Context
As part of the ‘Digital Steam Generator Twin’ project, EDF R&D is contributing to the development of a module to help draw up preventive plugging and sleeving plans for steam generator (SG) tubes in nuclear reactors.
Various types of damage can affect SG tubes, some of which can lead to leaks between the primary and secondary circuits during the ten-yearly primary hydraulic tests, which need to be limited.
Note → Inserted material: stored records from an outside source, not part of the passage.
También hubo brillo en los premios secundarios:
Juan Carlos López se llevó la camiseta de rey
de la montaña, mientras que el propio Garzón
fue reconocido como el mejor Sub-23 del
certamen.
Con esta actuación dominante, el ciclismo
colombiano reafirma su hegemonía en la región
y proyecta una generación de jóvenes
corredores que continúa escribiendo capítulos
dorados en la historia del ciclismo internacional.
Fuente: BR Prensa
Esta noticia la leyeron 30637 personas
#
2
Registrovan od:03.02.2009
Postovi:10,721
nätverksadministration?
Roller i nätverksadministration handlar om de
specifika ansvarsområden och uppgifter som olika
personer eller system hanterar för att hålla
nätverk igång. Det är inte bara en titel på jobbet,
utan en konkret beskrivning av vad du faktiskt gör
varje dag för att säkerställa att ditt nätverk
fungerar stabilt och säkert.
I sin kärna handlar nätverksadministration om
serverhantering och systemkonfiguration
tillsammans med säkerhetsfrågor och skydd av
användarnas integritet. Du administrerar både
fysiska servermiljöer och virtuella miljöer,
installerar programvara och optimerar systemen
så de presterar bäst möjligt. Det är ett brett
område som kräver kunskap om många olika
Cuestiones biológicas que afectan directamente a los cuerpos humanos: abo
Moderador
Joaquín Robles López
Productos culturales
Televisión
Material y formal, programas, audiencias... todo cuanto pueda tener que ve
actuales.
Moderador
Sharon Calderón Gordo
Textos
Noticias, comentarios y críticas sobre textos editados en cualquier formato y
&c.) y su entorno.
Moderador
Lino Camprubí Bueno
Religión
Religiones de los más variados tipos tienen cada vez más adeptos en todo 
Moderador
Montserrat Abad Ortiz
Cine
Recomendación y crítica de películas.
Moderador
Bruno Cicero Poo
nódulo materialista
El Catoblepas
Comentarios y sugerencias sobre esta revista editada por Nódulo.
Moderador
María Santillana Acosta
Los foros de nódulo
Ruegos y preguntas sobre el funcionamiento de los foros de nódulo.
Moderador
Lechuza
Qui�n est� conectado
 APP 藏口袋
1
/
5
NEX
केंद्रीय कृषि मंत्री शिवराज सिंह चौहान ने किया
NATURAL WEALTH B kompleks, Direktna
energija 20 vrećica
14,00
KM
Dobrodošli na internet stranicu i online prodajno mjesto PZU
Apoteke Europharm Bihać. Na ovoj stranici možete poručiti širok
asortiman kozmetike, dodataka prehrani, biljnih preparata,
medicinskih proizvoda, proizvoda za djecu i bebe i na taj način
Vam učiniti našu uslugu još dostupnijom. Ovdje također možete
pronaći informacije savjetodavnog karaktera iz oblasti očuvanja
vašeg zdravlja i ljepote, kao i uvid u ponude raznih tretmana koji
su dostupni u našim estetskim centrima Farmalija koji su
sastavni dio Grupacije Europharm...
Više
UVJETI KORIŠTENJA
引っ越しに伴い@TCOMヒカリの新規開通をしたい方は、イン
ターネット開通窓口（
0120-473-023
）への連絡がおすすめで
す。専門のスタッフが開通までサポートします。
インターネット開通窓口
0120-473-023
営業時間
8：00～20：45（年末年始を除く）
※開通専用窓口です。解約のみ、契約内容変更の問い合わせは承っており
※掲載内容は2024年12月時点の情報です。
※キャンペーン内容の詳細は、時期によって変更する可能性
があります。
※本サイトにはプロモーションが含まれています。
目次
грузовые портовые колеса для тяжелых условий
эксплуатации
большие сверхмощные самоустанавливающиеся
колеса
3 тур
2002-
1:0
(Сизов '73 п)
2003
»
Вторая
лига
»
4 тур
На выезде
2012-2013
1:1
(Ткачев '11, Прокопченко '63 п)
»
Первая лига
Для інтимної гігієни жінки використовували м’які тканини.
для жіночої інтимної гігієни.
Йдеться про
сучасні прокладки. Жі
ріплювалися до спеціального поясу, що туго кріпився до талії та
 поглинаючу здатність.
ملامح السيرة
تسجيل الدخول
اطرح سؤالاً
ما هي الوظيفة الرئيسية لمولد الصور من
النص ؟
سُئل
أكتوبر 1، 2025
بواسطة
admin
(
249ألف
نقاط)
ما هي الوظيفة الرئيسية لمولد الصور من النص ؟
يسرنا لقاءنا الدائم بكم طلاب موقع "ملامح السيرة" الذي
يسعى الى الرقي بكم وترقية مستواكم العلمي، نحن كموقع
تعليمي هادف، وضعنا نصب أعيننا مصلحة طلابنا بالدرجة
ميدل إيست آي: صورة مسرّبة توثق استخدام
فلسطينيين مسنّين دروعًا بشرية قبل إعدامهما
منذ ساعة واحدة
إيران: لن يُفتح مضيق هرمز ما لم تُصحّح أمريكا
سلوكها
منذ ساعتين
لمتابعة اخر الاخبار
Non-destructive examinations can be used to characterise the indications (number, type, location, dimensions) and, for those that contribute to a primary/secondary leak rate, to carry out preventive plugging or even sleeving operations on the tubes. To draw up these plugging and sleeving plans, you need to be able to predict the short-, medium- and long-term evolution of certain indications affecting the tube bundle of a GV on the horizon.
Results
As part of this project, EDF approached PHIMECA to develop a Python module for predicting degradation:
- Statistical prediction of the evolution of indications over time, based on the degradation history measured on the GV. The first stage consists of creating models for changes in the number and size of indications, then estimating changes in existing damage and predicting the appearance of new indications;
- Parameterisation of evolution hypotheses via a json file;
- Coupling with EDF’s Jumeau Numérique GV web platform via the Rest API;
- Writing documentation and unit tests.
In the same context, Phimeca carried out the following studies:
- Estimation of forecasts of indications on several HSR via Monte Carlo simulations;
- Statistical analysis of forecasts on several characteristics;
- Parametric analysis to identify influential parameters and input assumptions.